Postby HBS Guy » 04 Feb 2020, 17:05

Started a 10cm thick book on Churchill by John Charmley.

A war monger, reactionary even idiot (Gallipoli he never apologised for) but still a vital figure because England was full of appeasers and cowards in the 1930s-40s, Lord Halifax, Ambassador Jo Kennedy to name just two. Even Roosevelt wanted to be assured England could hang on so that aid to England didn’t end up in German hands.

Luckily Mrs Simpson removed another nazi sympathiser, King Edward, from the scene—Edward had to be made Governor of the Bahamas, could not be trusted closer to Europe than that! So Churchill made history in a good way.
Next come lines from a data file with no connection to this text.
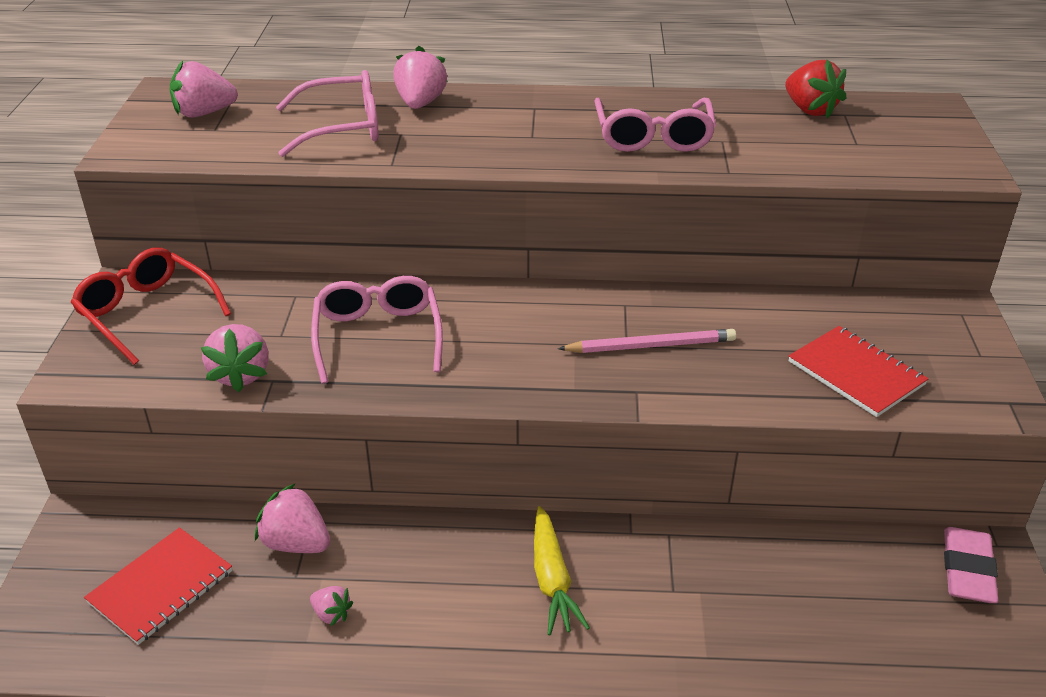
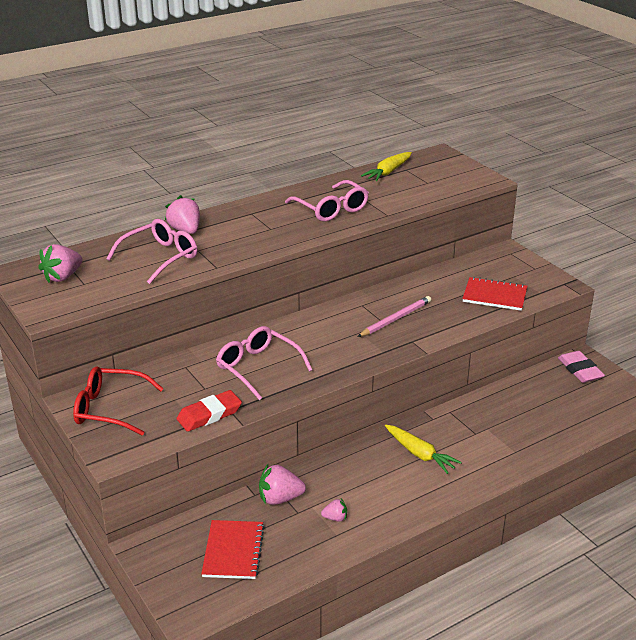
camera: 35 degrees left, 5 degrees down
(241, 374) = (209, 415): pink strawberry -> red eraser
(810, 110) = (388, 172): red strawberry -> yellow carrot

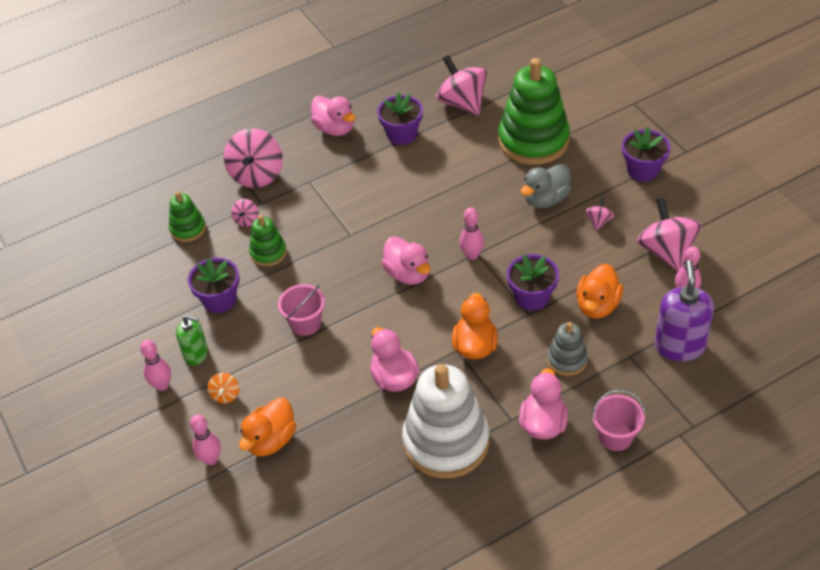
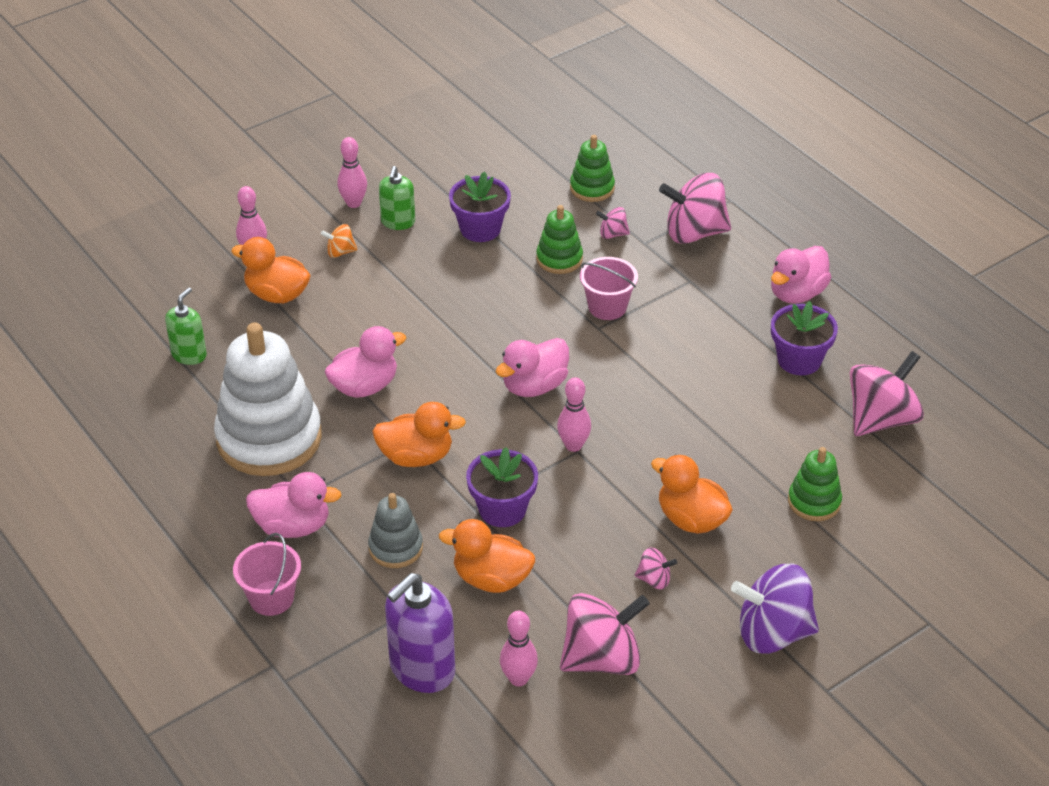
camera: 80 degrees right, 5 degrees down
(305, 323) = (447, 303): pink bucket -> pink bucket (607, 307)
(337, 504) = (189, 355): none -> green soap dispenser
(533, 141) = (814, 502): green stacking toy -> green stacking toy, size x0.49
(546, 199) = (691, 519): grey duck -> orange duck
(643, 170) = (773, 633): purple flower pot -> purple spinning top
(679, 346) = (422, 669): purple soap dispenser -> purple soap dispenser turned 135 degrees clockwise

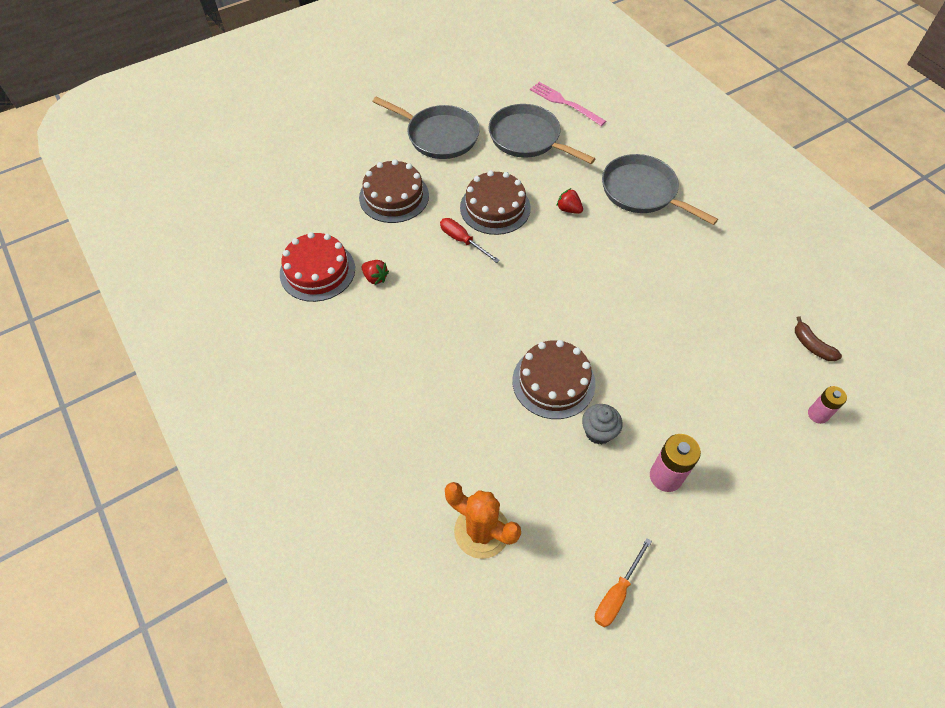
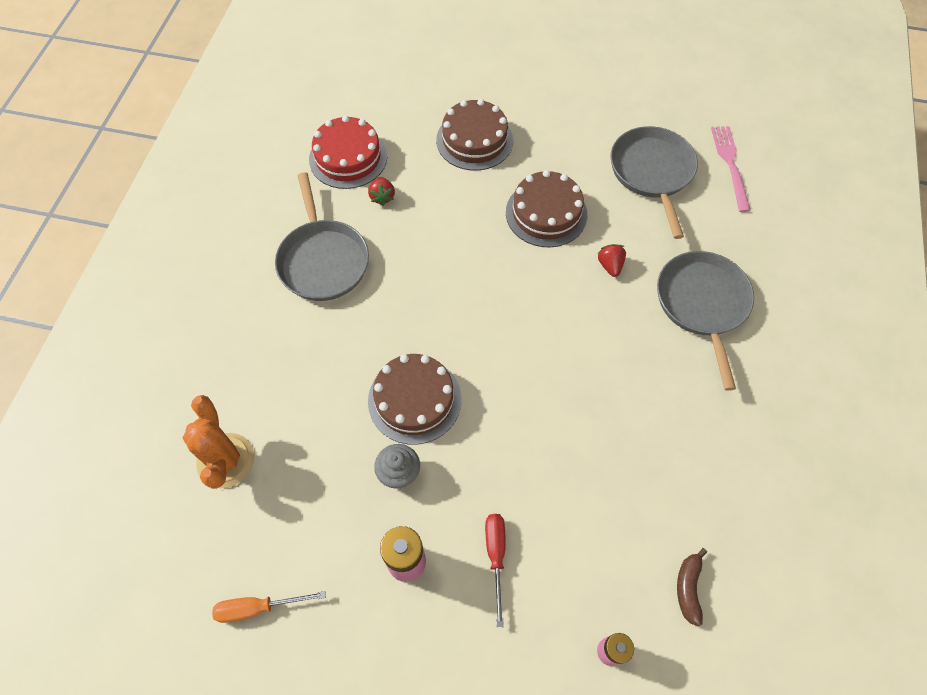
camera: 45 degrees right, 5 degrees up
(439, 136) = (574, 114): grey pan -> grey pan (323, 260)
(462, 241) = (484, 221): red screwdriver -> red screwdriver (496, 556)

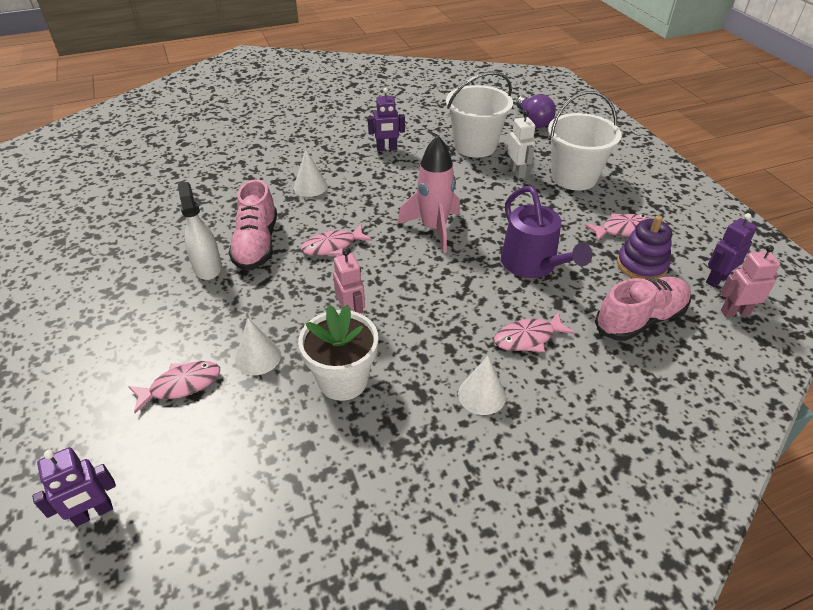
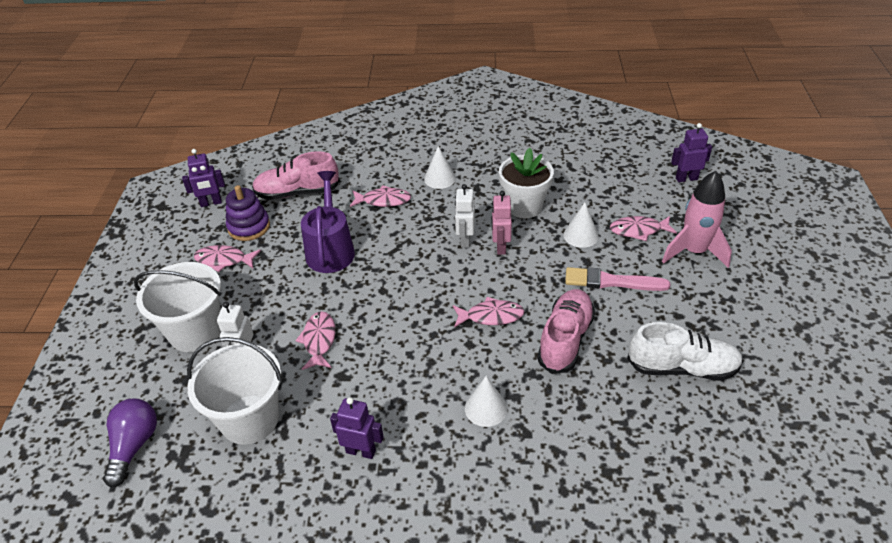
camera: 155 degrees left, 0 degrees up
(146, 248) = (682, 368): none -> white shoe
(207, 267) = (617, 325): white spray bottle -> none
(215, 308) = (611, 281): none -> pink brush
(396, 313) = (465, 240): none -> white robot
(433, 229) = (386, 308): pink rocket -> pink rocket (694, 252)
(470, 194) = (319, 340): none -> pink fish
(735, 312) = (231, 181): pink robot -> none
And some in a bad way (Gallipoli, the civil war in Greece after WWII ended.)

To make it possible, Gallipoli should have been invaded even while the English battleships tried to command the Dardanelles. But the invasion fleet under Kitchener hung around Cyprus long enough for the Ottoman Turks to prepare. Australians died at Gallipoli, died to no avail under English command. Australians under Australian command did much better: I astounded a yank journalist (a brew buddy) by asking when the last cavalry charge was. He mentioned some battle against (red) Indians and I told him about the Charge of the Australian light cavalry at Beersheba that turned the whole Turkish defensive line in Palestine. Battle of Hamel showed how attacks should be mounted and in Tobruk and Kokoda we showed what Aussies could do when not hampered by English commanders!

Anyway, Churchill did achieve great feats.